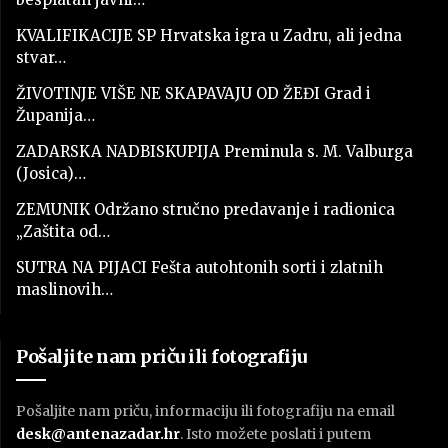
KVALIFIKACIJE SP Hrvatska igra u Zadru, ali jedna
stvar…
ŽIVOTINJE VIŠE NE SKAPAVAJU OD ŽEĐI Grad i
Županija…
ZADARSKA NADBISKUPIJA Preminula s. M. Valburga
(Josica)…
ZEMUNIK Održano stručno predavanje i radionica
„Zaštita od…
SUTRA NA PIJACI Fešta autohtonih sorti i zlatnih
maslinovih…
Pošaljite nam priču ili fotografiju
Pošaljite nam priču, informaciju ili fotografiju na email
desk@antenazadar.hr
. Isto možete poslati i putem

----------

- [Aim of the task] Render the items as a Markdown table with the columns "No." and "Text", running from the start of the items through the line containing "Pošaljite nam priču ili fotografiju", both ends included. Give each line its own numbered row, skipping blank lines and leaving out the pictures.

- [Solution]
| No. | Text |
|---|---|
| 1 | KVALIFIKACIJE SP Hrvatska igra u Zadru, ali jedna |
| 2 | stvar… |
| 3 | ŽIVOTINJE VIŠE NE SKAPAVAJU OD ŽEĐI Grad i |
| 4 | Županija… |
| 5 | ZADARSKA NADBISKUPIJA Preminula s. M. Valburga |
| 6 | (Josica)… |
| 7 | ZEMUNIK Održano stručno predavanje i radionica |
| 8 | „Zaštita od… |
| 9 | SUTRA NA PIJACI Fešta autohtonih sorti i zlatnih |
| 10 | maslinovih… |
| 11 | Pošaljite nam priču ili fotografiju |